Items from a data source:

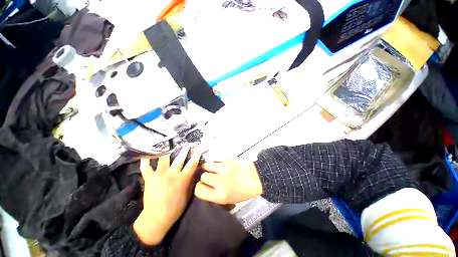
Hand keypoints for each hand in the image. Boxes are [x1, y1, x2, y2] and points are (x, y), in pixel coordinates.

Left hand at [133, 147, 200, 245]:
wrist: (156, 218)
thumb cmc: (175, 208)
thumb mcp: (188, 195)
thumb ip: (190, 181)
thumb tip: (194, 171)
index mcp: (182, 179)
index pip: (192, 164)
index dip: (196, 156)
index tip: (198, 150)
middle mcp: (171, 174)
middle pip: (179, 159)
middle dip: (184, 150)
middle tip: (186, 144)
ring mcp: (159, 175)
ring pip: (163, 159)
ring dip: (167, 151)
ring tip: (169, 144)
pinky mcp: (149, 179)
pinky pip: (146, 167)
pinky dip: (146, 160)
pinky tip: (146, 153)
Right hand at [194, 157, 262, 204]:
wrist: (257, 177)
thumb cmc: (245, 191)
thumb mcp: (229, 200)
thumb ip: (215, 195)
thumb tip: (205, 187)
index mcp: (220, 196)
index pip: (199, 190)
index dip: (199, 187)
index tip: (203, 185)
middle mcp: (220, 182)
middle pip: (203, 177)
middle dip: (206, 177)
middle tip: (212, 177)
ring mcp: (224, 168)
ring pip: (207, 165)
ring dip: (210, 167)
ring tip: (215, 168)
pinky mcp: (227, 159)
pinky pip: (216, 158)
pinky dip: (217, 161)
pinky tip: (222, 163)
==
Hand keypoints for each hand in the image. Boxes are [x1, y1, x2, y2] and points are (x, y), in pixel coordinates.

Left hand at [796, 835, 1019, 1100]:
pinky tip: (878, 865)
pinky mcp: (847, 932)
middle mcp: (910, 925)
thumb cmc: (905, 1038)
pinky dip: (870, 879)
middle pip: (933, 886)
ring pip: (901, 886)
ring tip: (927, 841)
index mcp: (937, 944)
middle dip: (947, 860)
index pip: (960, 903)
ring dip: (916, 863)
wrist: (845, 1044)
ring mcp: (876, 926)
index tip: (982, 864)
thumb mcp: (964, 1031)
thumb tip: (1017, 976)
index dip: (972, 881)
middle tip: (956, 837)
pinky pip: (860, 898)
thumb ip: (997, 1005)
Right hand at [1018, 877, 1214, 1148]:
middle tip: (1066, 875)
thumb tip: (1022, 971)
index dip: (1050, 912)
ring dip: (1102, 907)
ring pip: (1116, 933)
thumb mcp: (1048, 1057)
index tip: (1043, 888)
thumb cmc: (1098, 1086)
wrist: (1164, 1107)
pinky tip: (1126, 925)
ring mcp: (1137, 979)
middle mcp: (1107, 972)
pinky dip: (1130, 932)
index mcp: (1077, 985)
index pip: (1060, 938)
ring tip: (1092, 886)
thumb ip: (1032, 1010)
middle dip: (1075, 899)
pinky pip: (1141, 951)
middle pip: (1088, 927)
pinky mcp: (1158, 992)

[EXERCISE BRIEF] An exact copy of the lines above, from the one containing "ring mcp: (876, 926)" through the one containing "middle dip: (1075, 899)", is the whole of the answer.

[RESULT]
ring mcp: (876, 926)
index tip: (982, 864)
thumb mcp: (964, 1031)
thumb tip: (1017, 976)
index dip: (972, 881)
middle tip: (956, 837)
pinky pip: (860, 898)
thumb ip: (997, 1005)
Right hand at [1018, 877, 1214, 1148]:
middle tip: (1066, 875)
thumb tip: (1022, 971)
index dip: (1050, 912)
ring dip: (1102, 907)
ring pip: (1116, 933)
thumb mcp: (1048, 1057)
index tip: (1043, 888)
thumb cmc: (1098, 1086)
wrist: (1164, 1107)
pinky tip: (1126, 925)
ring mcp: (1137, 979)
middle mcp: (1107, 972)
pinky dip: (1130, 932)
index mcp: (1077, 985)
index pip: (1060, 938)
ring tip: (1092, 886)
thumb ip: (1032, 1010)
middle dip: (1075, 899)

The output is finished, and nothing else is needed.